Thank you, Ignacio. Yes, I do think Jose Luis Rodriguez Zapatero made his countrymen proud. And it is always enjoyable to speak with young students and to hear their ideas about journalism and the world at large. Hopefully you found my little talk interesting!
To“Bo Rev”: Webster’s defines fascist as “a political philosophy, movement, or regime that exalts nation and often race above the individual and that stands for a centralized autocratic government headed by a dictatorial leader, severe economic and social regimentation, and forcible suppression of opposition“ OR “a tendency toward or actual exercise of strong autocratic or dictatorial control.” Neither of these definitions characterized either the first or the second governments of José María Aznar.
In the 1996 election, the Partido Popular (the political party Aznar was affiliated with) won 37.6% of the vote, and ruled in concert with three other political parties. In the 2000 election, the PP won 44.5% of the vote. Far from economic regimentation, in several controversial decisions, Aznar jettisoned the Spanish government’s shares in Telefónica, Repsol and other state industries. Because of Aznar’s support of the Iraq war, virtually all of Spain’s major cities saw huge demonstrations in 2003, none of which were suppressed by the government.
Being sympathetic to social- democratic ideals, much like Zapatero, I am not close to Aznar’s philosophy of government, but, like it or not, he was the legitimate electoral choice of the Spanish people. You also seem unaware of the progressive nature of Zapatero’s government, which has shown itself able to effect progressive change in Spain without resorting to the gaseous bluster and anti-democratic moves that seem to have come to characterize the Chávez regime in Venezuela.

-=-=-

Check your understanding:
1. Decide whether each statement below agrees with the reply about Aznar and Zapatero, answering yes or no and quoting the deciding words of the reply: (a) In the 2000 election, the Partido Popular won 37.6% of the vote. (b) The government did not suppress the 2003 demonstrations against the Iraq war. (c) The writer shares Aznar's philosophy of government.
2. Name every political leader mentioned in the reply about Aznar and Zapatero.
3. Carry on the reply about Aznar and Zapatero past its final sentence.

Collected data:
-=-=-

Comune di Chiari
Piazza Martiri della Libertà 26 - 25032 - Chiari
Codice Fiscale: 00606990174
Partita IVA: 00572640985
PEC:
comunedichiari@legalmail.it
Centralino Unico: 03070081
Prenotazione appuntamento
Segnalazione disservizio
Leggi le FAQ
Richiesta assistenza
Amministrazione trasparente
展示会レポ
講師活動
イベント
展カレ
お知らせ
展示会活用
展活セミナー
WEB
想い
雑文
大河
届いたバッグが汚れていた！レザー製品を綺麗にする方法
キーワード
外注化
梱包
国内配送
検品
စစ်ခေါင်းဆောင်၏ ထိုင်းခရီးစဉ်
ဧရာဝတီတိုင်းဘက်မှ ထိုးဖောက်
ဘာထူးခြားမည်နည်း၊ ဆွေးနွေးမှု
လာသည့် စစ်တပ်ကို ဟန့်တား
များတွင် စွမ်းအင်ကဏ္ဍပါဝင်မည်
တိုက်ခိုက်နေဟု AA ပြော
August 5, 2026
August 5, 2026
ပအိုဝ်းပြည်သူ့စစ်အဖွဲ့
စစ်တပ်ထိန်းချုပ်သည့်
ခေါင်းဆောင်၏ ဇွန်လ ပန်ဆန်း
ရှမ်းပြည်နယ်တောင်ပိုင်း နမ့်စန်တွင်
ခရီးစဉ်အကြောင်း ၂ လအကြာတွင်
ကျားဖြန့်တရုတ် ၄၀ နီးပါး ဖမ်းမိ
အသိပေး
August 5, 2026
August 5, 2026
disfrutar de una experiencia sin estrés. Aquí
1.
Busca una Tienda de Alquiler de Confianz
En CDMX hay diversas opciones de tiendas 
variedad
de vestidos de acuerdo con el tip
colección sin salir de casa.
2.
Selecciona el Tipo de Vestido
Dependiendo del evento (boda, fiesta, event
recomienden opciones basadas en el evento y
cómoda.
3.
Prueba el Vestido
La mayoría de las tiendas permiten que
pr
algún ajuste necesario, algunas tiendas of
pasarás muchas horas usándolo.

-=-=-

Results in order:
1.
(a) No: "In the 2000 election, the PP won 44.5% of the vote."
(b) Yes: "none of which were suppressed by the government."
(c) No: "I am not close to Aznar’s philosophy of government"

2. Jose Luis Rodriguez Zapatero, José María Aznar, Chávez

3.
Also, "Borev," I think when you write that "Aznar was a member of the fascist party" what you really mean is that he was a member of the Frente de Estudiantes Sindicalistas when he was a teenager, which was affiliated with the Falange Española Tradicionalista (Franco's party).
Though Aznar did join the Alianza Popular conservative party to contest electoral political following Franco's death, along with Manuel Fraga, Aznar bolted to move the political current towards the centre and helped found the Partido Popular (PP). All of which is as irrelevant as Chávez's illegal 1992 coup attempt when it comes to respecting the fact that both Aznar and Chávez were/are duly elected leaders, though it could be argued that Aznar showed more commitment than Chávez to governing by the rules of a democracy (separation of powers, freedom of expression, freedom of assembly, etc).
Of course, being elected does not give a leader the right to do whatever they want irrespective of the law or constitution (as we saw in Aristide's Haiti or Bush's United States, to name two examples I am familiar with) but it is a step in the right direction.
For his part, King Juan Carlos officially dissolved the Falange Española Tradicionalista in 1977 and rushed to the defense of Spain's national democracy during the attempted coup of 1981.